Sequence Stability Index (SSI)
We define the SSI to be the probability that a TU is “stable” based on our previously published U1-PAS hidden Markov model (HMM) (Core et al. 2014). Briefly, the HMM identifies a TU sequence as “stable” if either (1) it has a U1 splicing motif upstream of a PAS motif or (2) it lacks both a PAS motif and a U1 splicing motif, as detailed by Core et al. (2014). We applied the HMM to the first 1kb of sequence downstream of the annotated TSS and calculated the SSI as 1 minus the probability the TU is unstable, as output by the program. An implementation of the HMM is available at https://github.com/Danko-Lab/stabilityHMM.

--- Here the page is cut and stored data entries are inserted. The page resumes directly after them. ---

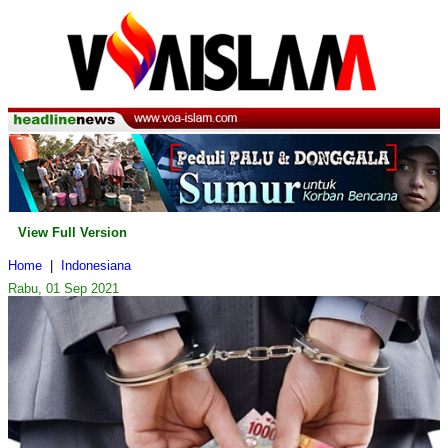
View Full Version
Home
|
Indonesiana
Rabu, 01 Sep 2021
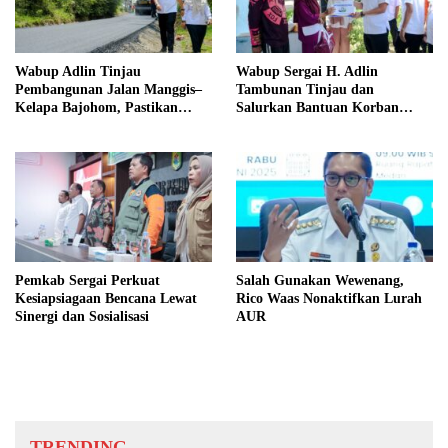
Wabup Adlin Tinjau
Wabup Sergai H. Adlin
Pembangunan Jalan Manggis–
Tambunan Tinjau dan
Kelapa Bajohom, Pastikan
Salurkan Bantuan Korban
Kualitas Sesuai Harapan
Puting Beliung di Desa Blok 10
Pemkab Sergai Perkuat
Salah Gunakan Wewenang,
Kesiapsiagaan Bencana Lewat
Rico Waas Nonaktifkan Lurah
Sinergi dan Sosialisasi
AUR
TRENDING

Matching by PRO-seq expression
We used the R package ‘MatchIt’ (Ho et al. 2007, 2011) to match groups of TUs by their normalized PRO-seq read counts (method=“nearset”). In cases of multiple groups, one group was selected as the reference and every other group was matched to that reference group.
Metaplots
Metaplots showing the average values of signals of interest across loci (e.g., Figs. 4D & 5A) were produced using the ‘plotMeta’ function from the ‘Genomation’ (Akalin et al. 2015) R package. The input signal was provided in bigwig format and the loci were defined in bed format. In all cases, the average signal is plotted as a colored lined, with uncertainty indicated by the standard error of the mean (darker shading) and 95% confidence intervals (lighter shading) as specified by the “se” parameter.
MicroRNA targets analysis
We obtained microRNA targets from TargetScanHuman (Agarwal et al. 2015), Release 7.2 (http://www.targetscan.org/vert_72/vert_72_data_download/Predicted_Targets_Info.def ault_predictions.txt.zip). We used all default predictions of conserved targets for each conserved miRNA family in the database.
Gene categories
We obtained lists of genes encoding ribosomal proteins and zinc fingers from the HUGO Gene Nomenclature Committee (https://www.genenames.org/).
Epigenomic Resources
Histone modifications, DNA methylation IP (MeDIP) and eCLIP data were downloaded from the ENCODE consortium (ENCODE Project Consortium 2012) as bigwig files annotated to the GRCh37/hg19 reference genome (https://www.encodeproject.org/).
Software Availability
The software used for our data analysis and figure generation is available as Supplementary Material and via GitHub at https://github.com/EasyPiPi/blumberg_et_al.
Acknowledgements
This research was supported, in part, by US National Institutes of Health grants R35-GM127070 (to AS) and R01-HG009309 (to CGD). The content is solely the responsibility of the authors and does not necessarily represent the official views of the US National Institutes of Health.